I'm pondering this statement that we have, or can, "breed the swarming out of them."

I understand the logic, but I'm still a little leery that we can do this. Instincts run deep. Yes, we've pretty much domesticated the intelligence right out of wild turkeys, but we have't been able to breed the feathers out of them to make for a better butchering process. Losing the intelligence was a cost offset by the gain of large breasts (and I hope no one takes that statement the wrong way!)

I've wondered, many times, why the feral bees have been able to survive, only to be met with experts who continue to tell me there are no feral bees. I'm not sure about that statement either as I've witnessed feral colonies that survived...only to be told that new swarms must have moved in. 

Randy Oliver has an interesting thought on epigenetics, genetic switches that are turned on/off by different environmental ques.
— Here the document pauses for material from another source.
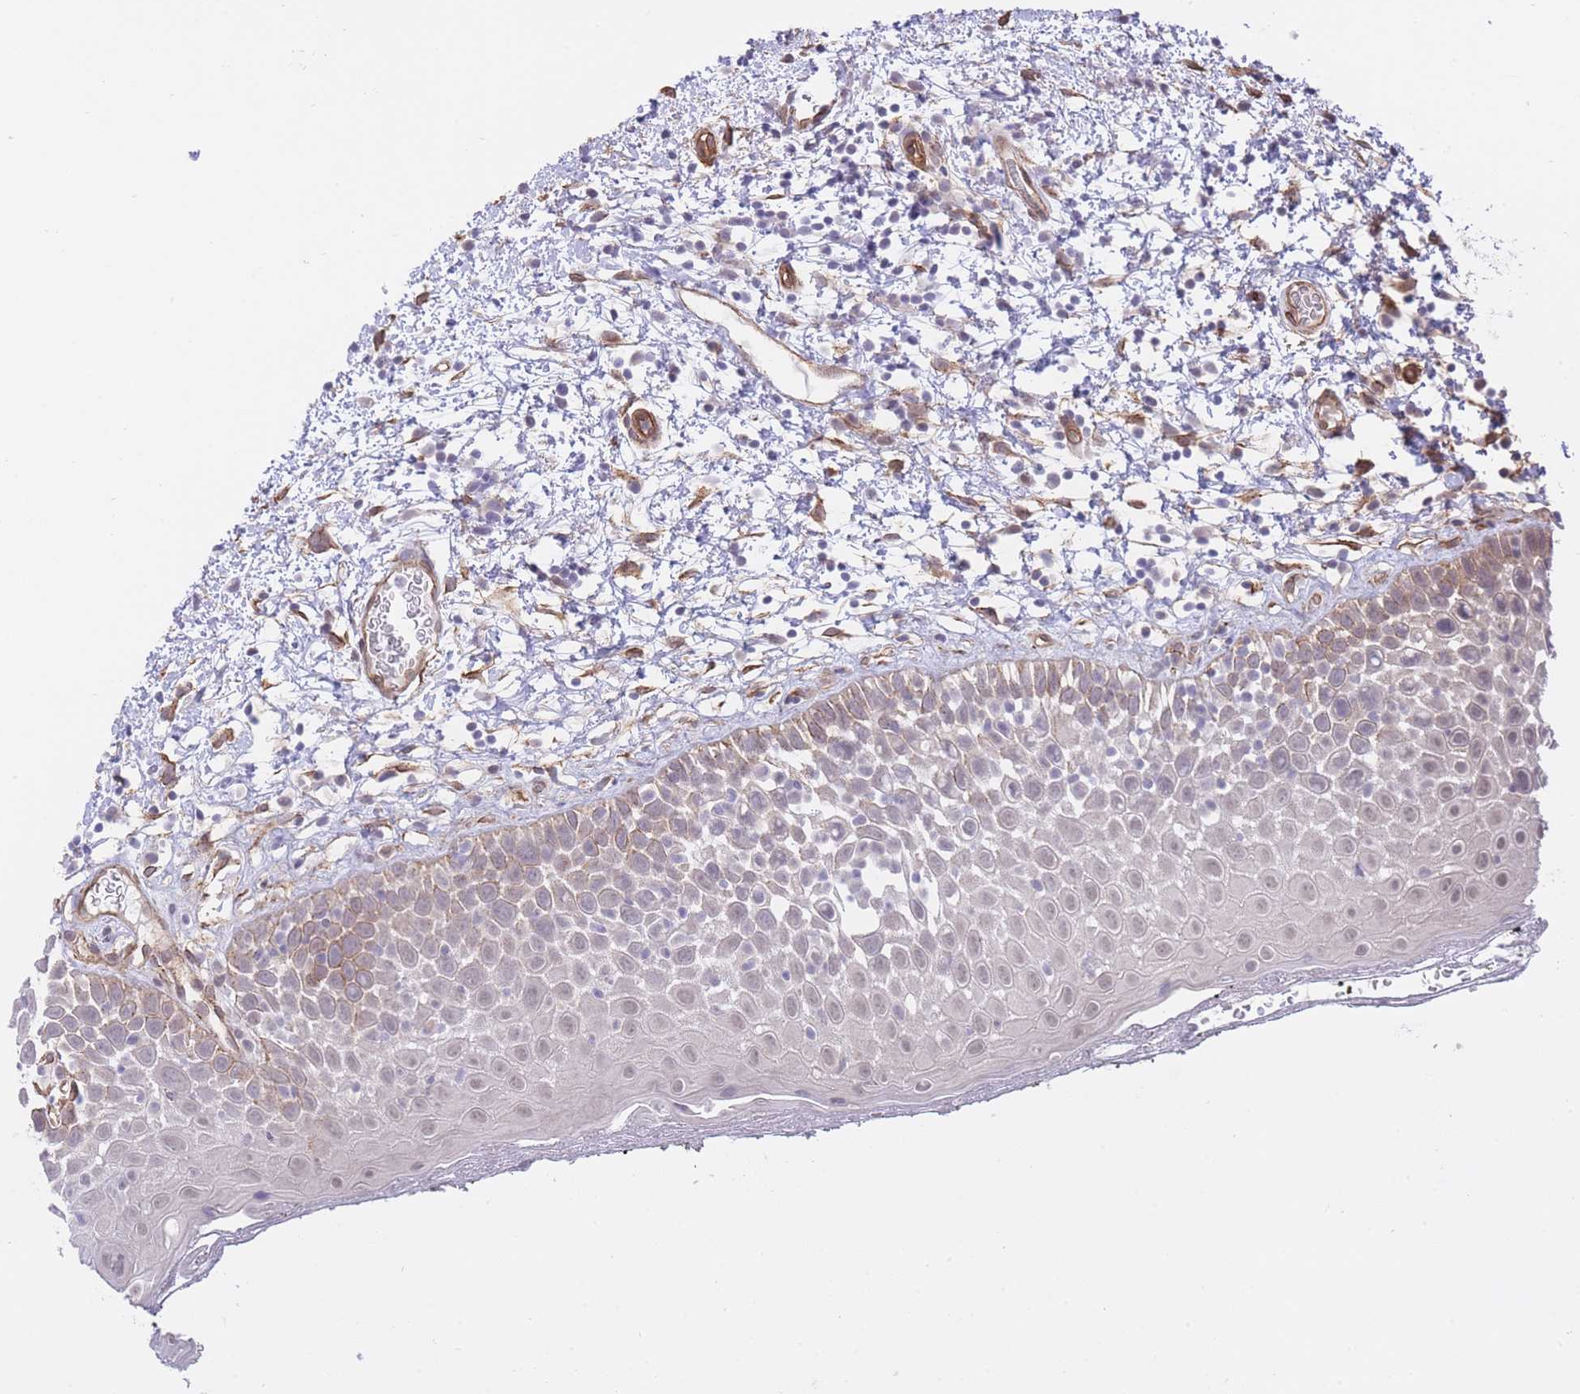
{"staining": {"intensity": "weak", "quantity": "<25%", "location": "cytoplasmic/membranous"}, "tissue": "oral mucosa", "cell_type": "Squamous epithelial cells", "image_type": "normal", "snomed": [{"axis": "morphology", "description": "Normal tissue, NOS"}, {"axis": "morphology", "description": "Squamous cell carcinoma, NOS"}, {"axis": "topography", "description": "Oral tissue"}, {"axis": "topography", "description": "Tounge, NOS"}, {"axis": "topography", "description": "Head-Neck"}], "caption": "This is an immunohistochemistry (IHC) photomicrograph of benign oral mucosa. There is no staining in squamous epithelial cells.", "gene": "QTRT1", "patient": {"sex": "male", "age": 76}}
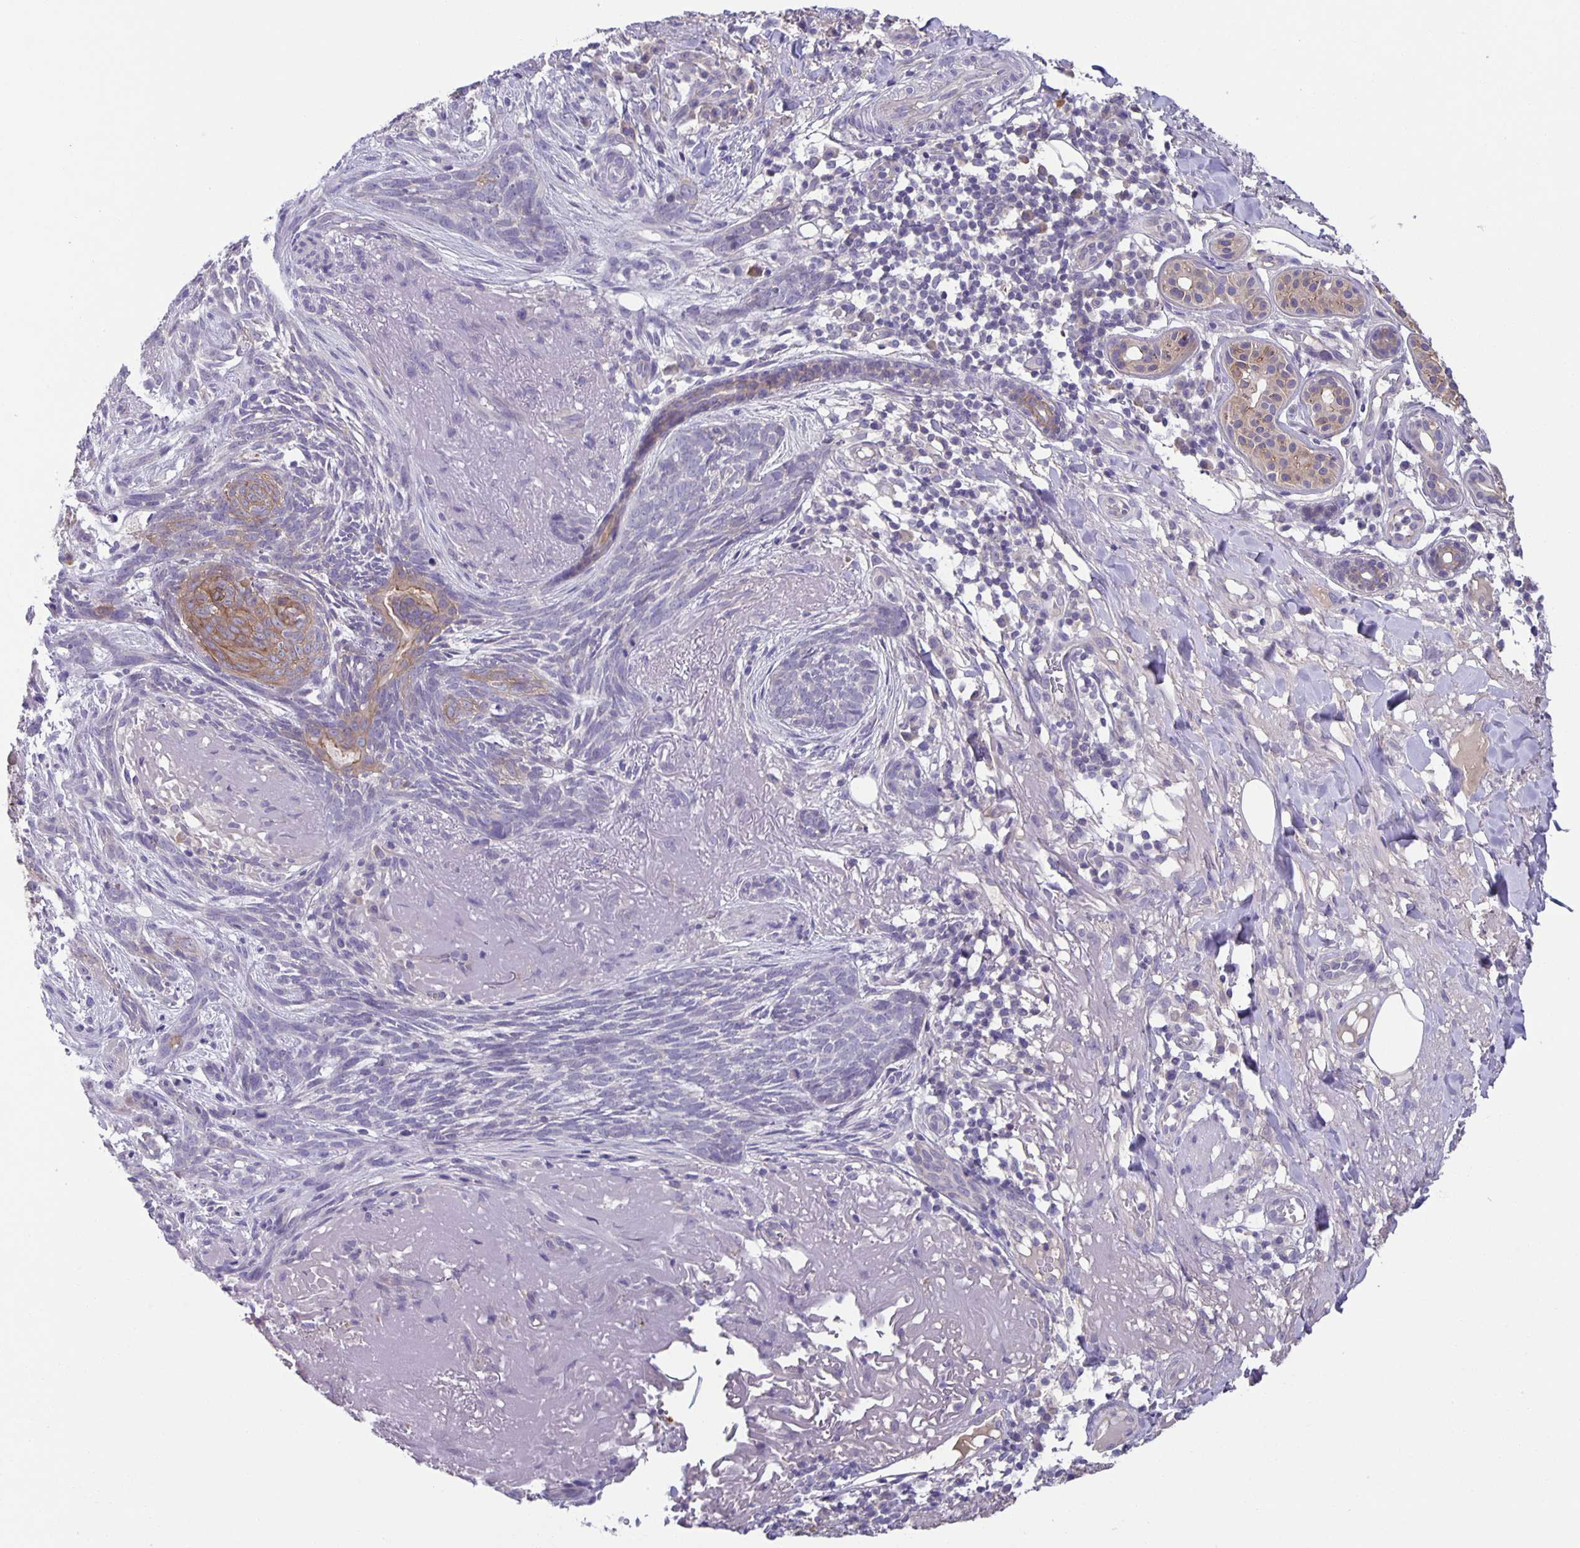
{"staining": {"intensity": "negative", "quantity": "none", "location": "none"}, "tissue": "skin cancer", "cell_type": "Tumor cells", "image_type": "cancer", "snomed": [{"axis": "morphology", "description": "Basal cell carcinoma"}, {"axis": "topography", "description": "Skin"}], "caption": "The image exhibits no significant positivity in tumor cells of skin basal cell carcinoma.", "gene": "PTPN3", "patient": {"sex": "female", "age": 93}}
Is it possible that it's not genetics and breeding but rather environment and physical stress that determine the survivability?

Interesting thoughts.

Grant
Jackson, MO


----------



## curiousgeorge (Oct 9, 2010)

Thanks for starting this new thread, Yuleluder. 

The mention about turkeys... my girlfriend was just reading a book about so-called "back to the land" farming, and apparently the instinct to MATE & REPRODUCE has been bred out of them!! The authors put a bunch of time & energy into convincing their turkeys that "doing it" was a good idea!

This thought has been nagging at me... and I'd be interested to hear what queen breeders & commercial operators have to say... 

Should we allow our bees to raise their own queens?

I know from a honey production/business standpoint this sets a colony back incredibly. But something also seems off about pinching any queen cell you see.
Someone said in the aforementioned "Emergency Queen" thread, that bees in nature seldom are seen raising an emergency queen cell, that most times they are prepared and planning to raise a new queen. 

Is there some way of capitalizing on their preparations & planning to breed high-quality queens, both from the beekeeping standpoint & the bees' own evolutionary standpoint? I'm hoping the pros can comment on this...


----------



## David LaFerney (Jan 14, 2009)

Not to hijack the spirit of the thread, but survival instincts weren't *bred* out of the *wild* turkey genome. 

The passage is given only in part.